Cette appréciation, fortement contestée par les tenants de la tradition vendéenne, tel Philippe de Villiers, est conforme à la jurisprudence traditionnelle du Conseil d’Etat.
On en veut pour preuve les propos tenus par Jean-Marc Sauvé, alors Vice-président du Conseil d’Etat, lorsqu’il s’était exprimé en 2018 devant l’Observatoire de la laïcité.
A propos de la célèbre affaire de l’édification de la statue surmontée d’une croix du pape Jean-Paul II sur une place publique de Ploërmel (Morbihan), le chef de la Haute-Juridiction administrative a rappelé le raisonnement suivi par le Conseil d’Etat dans sa décision du 25 octobre 2017.

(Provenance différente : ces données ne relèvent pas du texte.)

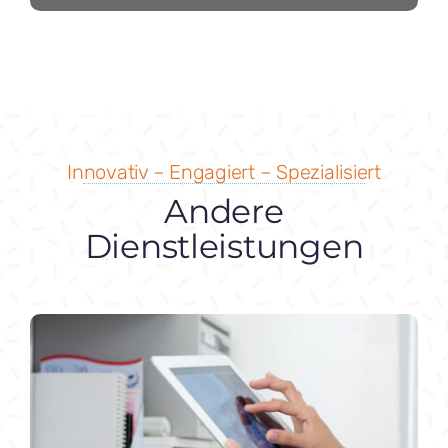
Innovativ – Engagiert – Spezialisiert
Andere
Dienstleistungen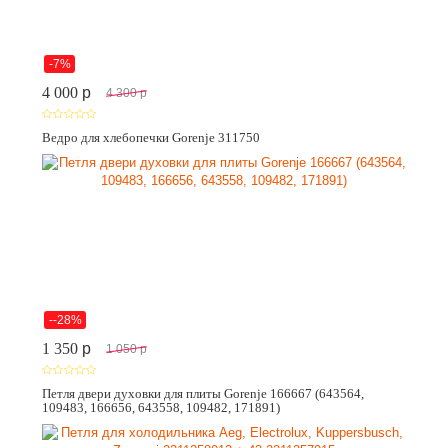
-7%
4 000
p
4 300
p
Ведро для хлебопечки Gorenje 311750
--28%
1 350
p
1 050
p
Петля двери духовки для плиты Gorenje 166667 (643564,
109483, 166656, 643558, 109482, 171891)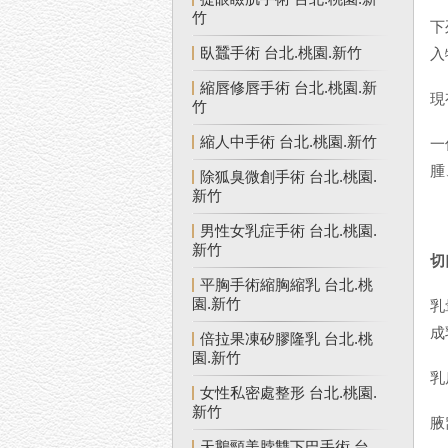
竹
下
臥蠶手術 台北.桃園.新竹
入
縮唇修唇手術 台北.桃園.新
現
竹
縮人中手術 台北.桃園.新竹
一
腫
除狐臭微創手術 台北.桃園.
新竹
男性女乳症手術 台北.桃園.
新竹
切
平胸手術縮胸縮乳 台北.桃
園.新竹
乳
成
倍拉果凍矽膠隆乳 台北.桃
園.新竹
乳
女性私密處整形 台北.桃園.
新竹
腋
天鵝頸美脖雙下巴手術 台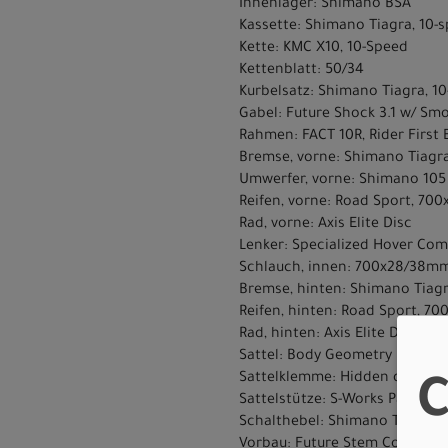
Innenlager: Shimano BSA
Kassette: Shimano Tiagra, 10-s
Kette: KMC X10, 10-Speed
Kettenblatt: 50/34
Kurbelsatz: Shimano Tiagra, 1
Gabel: Future Shock 3.1 w/ Sm
Rahmen: FACT 10R, Rider First 
Bremse, vorne: Shimano Tiagra
Umwerfer, vorne: Shimano 105 
Reifen, vorne: Road Sport, 700
Rad, vorne: Axis Elite Disc
Lenker: Specialized Hover Co
Schlauch, innen: 700x28/38mm
Bremse, hinten: Shimano Tiag
Reifen, hinten: Road Sport, 70
Rad, hinten: Axis Elite Disc
Sattel: Body Geometry Power Sp
Sattelklemme: Hidden drop c
C
Sattelstütze: S-Works Pave Sea
Schalthebel: Shimano Tiagra 4
Vorbau: Future Stem Comp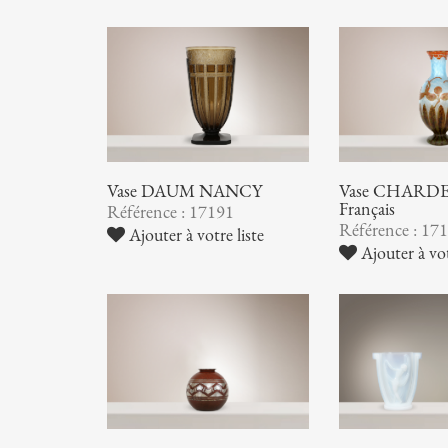
Vase DAUM NANCY
Vase CHARDER
Français
Référence : 17191
Référence : 17
Ajouter à votre liste
Ajouter à vot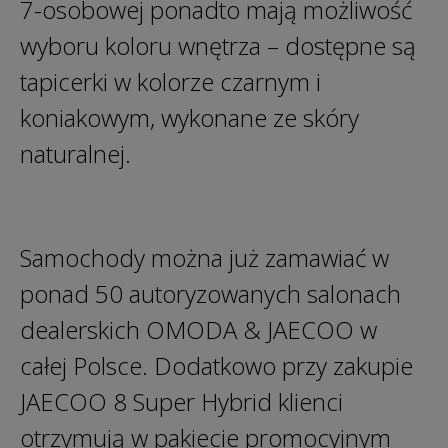
7-osobowej ponadto mają możliwość
wyboru koloru wnętrza – dostępne są
tapicerki w kolorze czarnym i
koniakowym, wykonane ze skóry
naturalnej.
Samochody można już zamawiać w
ponad 50 autoryzowanych salonach
dealerskich OMODA & JAECOO w
całej Polsce. Dodatkowo przy zakupie
JAECOO 8 Super Hybrid klienci
otrzymują w pakiecie promocyjnym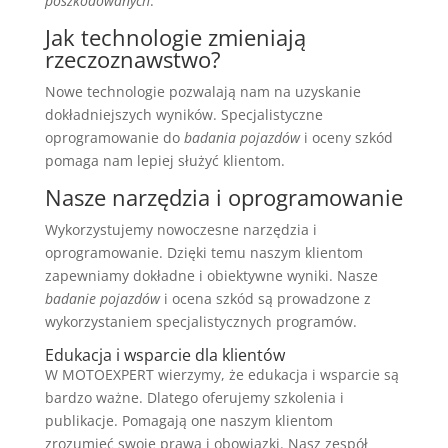
poszkodowanych
.
Jak technologie zmieniają
rzeczoznawstwo?
Nowe technologie pozwalają nam na uzyskanie
dokładniejszych wyników. Specjalistyczne
oprogramowanie do
badania pojazdów
i oceny szkód
pomaga nam lepiej służyć klientom.
Nasze narzędzia i oprogramowanie
Wykorzystujemy nowoczesne narzędzia i
oprogramowanie. Dzięki temu naszym klientom
zapewniamy dokładne i obiektywne wyniki. Nasze
badanie pojazdów
i ocena szkód są prowadzone z
wykorzystaniem specjalistycznych programów.
Edukacja i wsparcie dla klientów
W MOTOEXPERT wierzymy, że edukacja i wsparcie są
bardzo ważne. Dlatego oferujemy szkolenia i
publikacje. Pomagają one naszym klientom
zrozumieć swoje prawa i obowiązki. Nasz zespół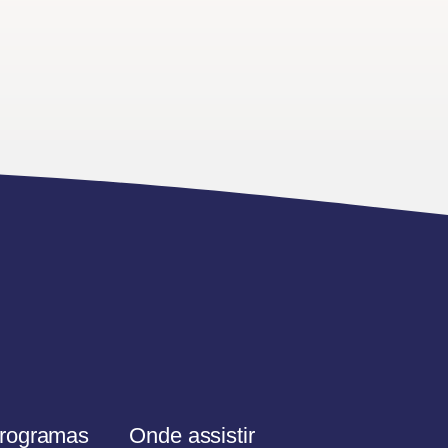
rogramas
Onde assistir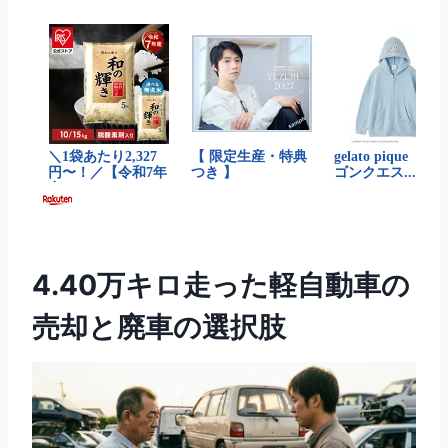
4.40万キロ走った軽自動車の
売却と廃車の選択肢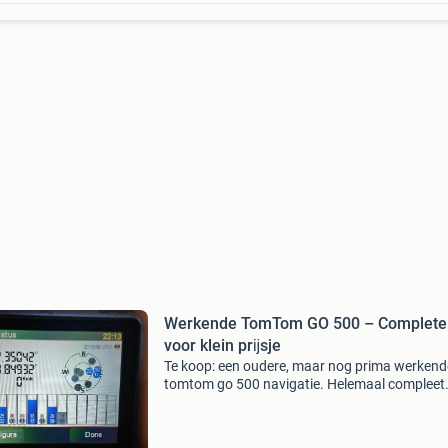
Werkende TomTom GO 500 – Complete 
voor klein prĳsje
Te koop: een oudere, maar nog prima werkend
tomtom go 500 navigatie. Helemaal compleet
met:0 tomtom go 500 basistoestel originele
autohouder (zuignap) autolader
(sigarettenaansteker-stekker) usb-opla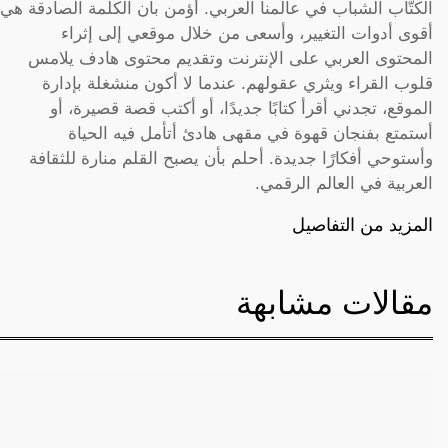
الكتّاب الشباب في عالمنا العربي. أؤمن بأن الكلمة الصادقة هي
أقوى أدوات التغيير، وأسعى من خلال موقعي إلى إثراء
المحتوى العربي على الإنترنت وتقديم محتوى هادف يلامس
قلوب القراء ويثري عقولهم. عندما لا أكون منشغلة بإدارة
الموقع، تجدني أقرأ كتابًا جديدًا، أو أكتب قصة قصيرة، أو
أستمتع بفنجان قهوة في مقهى هادئ أتأمل فيه الحياة
وأستوحي أفكارًا جديدة. أحلم بأن يصبح القلم منارة للثقافة
العربية في العالم الرقمي.
المزيد من التفاصيل
مقالات مشابهة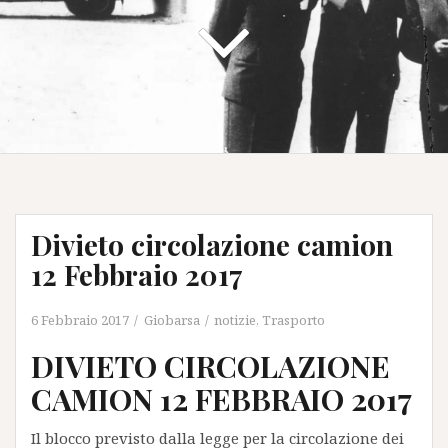
Divieto circolazione camion
12 Febbraio 2017
6 Febbraio 2017
Giobarsa
notizie
,
Trasporto
DIVIETO CIRCOLAZIONE
CAMION 12 FEBBRAIO 2017
Il blocco previsto dalla legge per la circolazione dei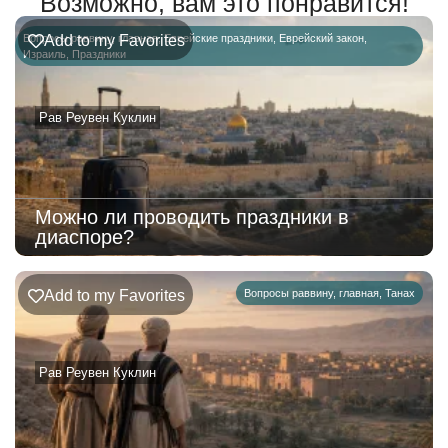
Возможно, вам это понравится!
Вопросы раввину
Add to my Favorites
,
главная
,
Еврейские праздники
,
Еврейский закон
,
Израиль
,
Праздники
Рав Реувен Куклин
Можно ли проводить праздники в
диаспоре?
Add to my Favorites
Вопросы раввину
,
главная
,
Танах
Рав Реувен Куклин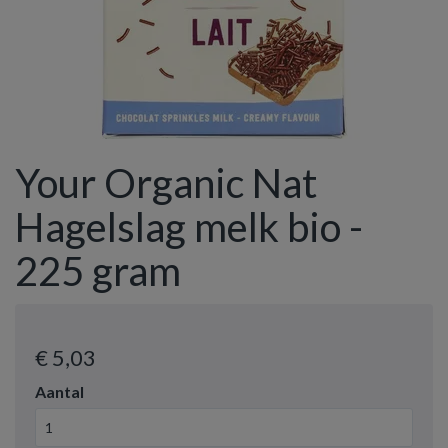
Your Organic Nat
Hagelslag melk bio -
225 gram
€ 5
,03
Aantal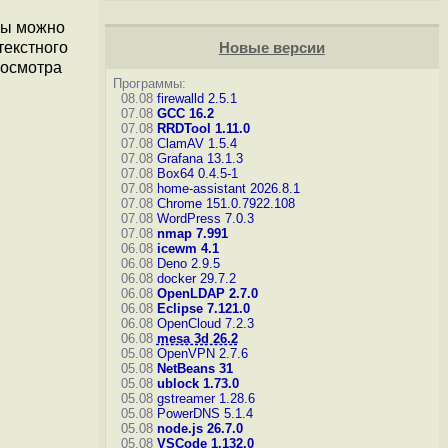
цы можно
текстного
Новые версии
росмотра
Программы:
08.08
firewalld 2.5.1
07.08
GCC 16.2
07.08
RRDTool 1.11.0
07.08
ClamAV 1.5.4
07.08
Grafana 13.1.3
07.08
Box64 0.4.5-1
07.08
home-assistant 2026.8.1
07.08
Chrome 151.0.7922.108
07.08
WordPress 7.0.3
07.08
nmap 7.991
06.08
icewm 4.1
06.08
Deno 2.9.5
06.08
docker 29.7.2
06.08
OpenLDAP 2.7.0
06.08
Eclipse 7.121.0
06.08
OpenCloud 7.2.3
06.08
mesa 3d 26.2
05.08
OpenVPN 2.7.6
05.08
NetBeans 31
05.08
ublock 1.73.0
05.08
gstreamer 1.28.6
05.08
PowerDNS 5.1.4
05.08
node.js 26.7.0
05.08
VSCode 1.132.0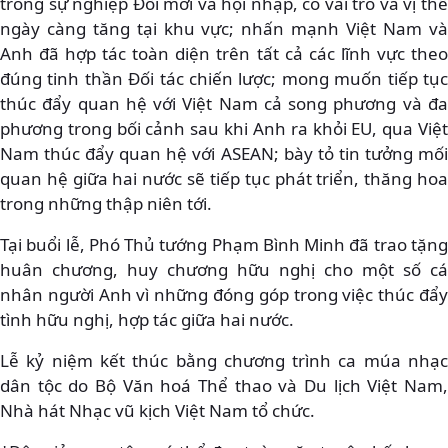
trong sự nghiệp Đổi mới và hội nhập, có vai trò và vị thế
ngày càng tăng tại khu vực; nhấn mạnh Việt Nam và
Anh đã hợp tác toàn diện trên tất cả các lĩnh vực theo
đúng tinh thần Đối tác chiến lược; mong muốn tiếp tục
thúc đẩy quan hệ với Việt Nam cả song phương và đa
phương trong bối cảnh sau khi Anh ra khỏi EU, qua Việt
Nam thúc đẩy quan hệ với ASEAN; bày tỏ tin tưởng mối
quan hệ giữa hai nước sẽ tiếp tục phát triển, thăng hoa
trong những thập niên tới.
Tại buổi lễ, Phó Thủ tướng Phạm Bình Minh đã trao tặng
huân chương, huy chương hữu nghị cho một số cá
nhân người Anh vì những đóng góp trong việc thúc đẩy
tình hữu nghị, hợp tác giữa hai nước.
Lễ kỷ niệm kết thúc bằng chương trình ca múa nhạc
dân tộc do Bộ Văn hoá Thể thao và Du lịch Việt Nam,
Nhà hát Nhạc vũ kịch Việt Nam tổ chức.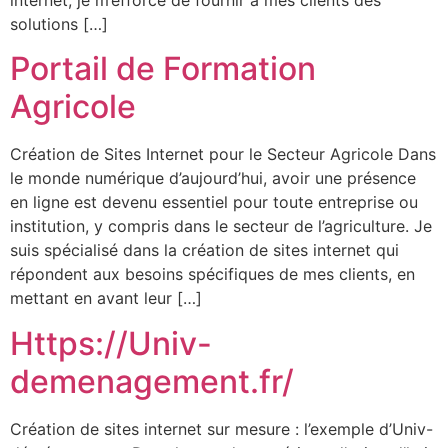
internet, je m’efforce de fournir à mes clients des
solutions […]
Portail de Formation
Agricole
Création de Sites Internet pour le Secteur Agricole Dans
le monde numérique d’aujourd’hui, avoir une présence
en ligne est devenu essentiel pour toute entreprise ou
institution, y compris dans le secteur de l’agriculture. Je
suis spécialisé dans la création de sites internet qui
répondent aux besoins spécifiques de mes clients, en
mettant en avant leur […]
Https://Univ-
demenagement.fr/
Création de sites internet sur mesure : l’exemple d’Univ-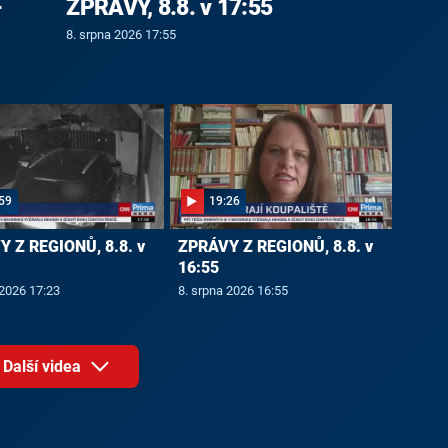
-
ZPRÁVY, 8.8. v 17:55
8. srpna 2026 17:55
59
19:26
 Z REGIONŮ, 8.8. v
ZPRÁVY Z REGIONŮ, 8.8. v
16:55
 2026 17:23
8. srpna 2026 16:55
Další videa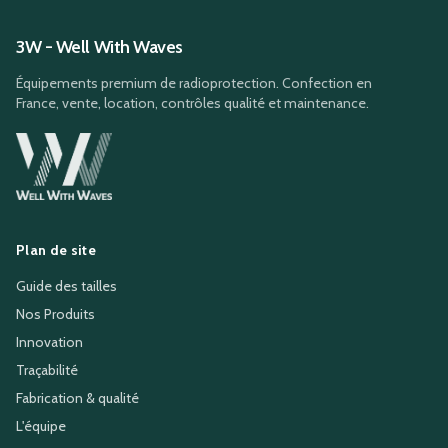
3W - Well With Waves
Équipements premium de radioprotection. Confection en
France, vente, location, contrôles qualité et maintenance.
Plan de site
Guide des tailles
Nos Produits
Innovation
Traçabilité
Fabrication & qualité
L'équipe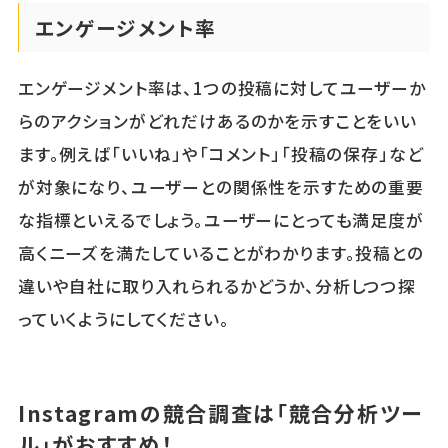
エンゲージメント率
エンゲージメント率は、1つの投稿に対してユーザーか
らのアクションがどれだけあるのかを示すことをいい
ます。例えば「いいね」や「コメント」「投稿の保存」など
が対象になり、ユーザーとの関係性を示すための重要
な指標といえるでしょう。ユーザーにとっても満足度が
高くニーズを満たしていることがわかります。投稿との
違いや自社に取り入れられるかどうか、分析しつつ探
っていくようにしてください。
Instagramの競合調査は「競合分析ツー
ル」がおすすめ！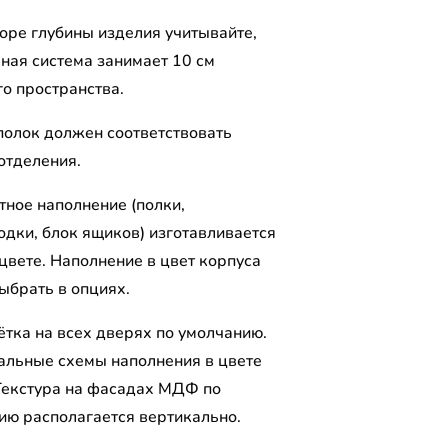
оре глубины изделия учитывайте,
рная система занимает 10 см
го пространства.
полок должен соответствовать
отделения.
тное наполнение (полки,
одки, блок ящиков) изготавливается
цвете. Наполнение в цвет корпуса
ыбрать в опциях.
ётка на всех дверях по умолчанию.
альные схемы наполнения в цвете
Текстура на фасадах МДФ по
ию располагается вертикально.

« Le Conseil d’État », écrivait-il, « après avoir d’abord rappelé, comme dans les affaires relatives à l’installation des crèches de la nativité, que la loi de 1905 interdit seulement, mais de manière très claire,
« d’élever ou d’apposer aucun signe ou emblème religieux sur les monuments publics ou en quelque emplacement public », a « ensuite constaté que l’installation contestée découlait de deux décisions distinctes : d’une part, celle de l’artiste de léguer sa statue à la commune qui ne pouvait plus être contestée ; d’autre part, celle du maire de la faire surmonter d’une arche et d’une croix. Or, la croix ne peut pas ne pas être regardée comme un signe religieux. Par conséquent, le Conseil d’État a jugé que la croix devait être retirée, mais que l’arche, qui n’est pas un emblème religieux, pouvait demeurer en place. En revanche, il n’est pas douteux qu’eu égard à sa dimension historique, internationale et même politique, la statue du pape avec les ornements de sa fonction et, notamment, une crosse surmontée d’une croix n’aurait pas posé de problème, si cette question avait dû être tranchée par le Conseil d’État, ce qui n’était pas le cas dans l’affaire en cause. »
Comme l’écrivait mon confère Pierrick Gardien dans un remarquable commentaire critique publié dans
« Village de la Justice », le 31 octobre 2017 (Jean-Paul II et le Conseil d’Etat) :
« C’est une nouvelle fois la lisibilité de la justice administrative qui est atteinte. Récemment, le 6 octobre 2017, la juridiction administrative décidait le même jour qu’une crèche de Noël était légale en Vendée, mais illégale en Rhône-Alpes. Le 25 octobre 2017, voilà que le Conseil d’État ne voit aucune incohérence à découper une même œuvre d’art en deux parties : une croix qui doit disparaître parce que chrétienne, et une statue représentant Jean-Paul II de 7,5 m de haut qui peut rester.
C’est s’engager sur une pente dangereuse et ce n’est surtout pas le rôle du juge que de choisir, au sein d’une œuvre, ce qui relève de l’art et du religieux. À notre sens, l’appréciation doit être globale : soit l’œuvre, dans son entier, méconnaît les règles de la loi de 1905 et elle n’a pas à figurer sur le domaine public (Jean-Paul II et sa croix doivent partir), soit elle les respecte et elle n’a pas à être inquiétée (Jean-Paul II et sa croix peuvent rester). En se perdant en contorsions juridiques, la justice administrative ne gagne pas en clarté. »
Pour ma part, et sans doute parce que je sais que Jean-Marc Sauvé a passé deux années au noviciat des jésuites avant d’entrer à l’ENA et d’en sortir major, je dirais que la jurisprudence du Conseil d’Etat est marquée par un certain jésuitisme.
Plus grave, cependant, alors que la France entière est jalonnée par les témoignages de son passé chrétien, des petites églises souvent remarquables des villages les plus reculés, aux calvaires érigés à la croisée des chemins, notre pays a peur désormais de tout symbole qui de près ou de loin, pourrait heurter la bien-pensance des partisans farouches de la laïcité.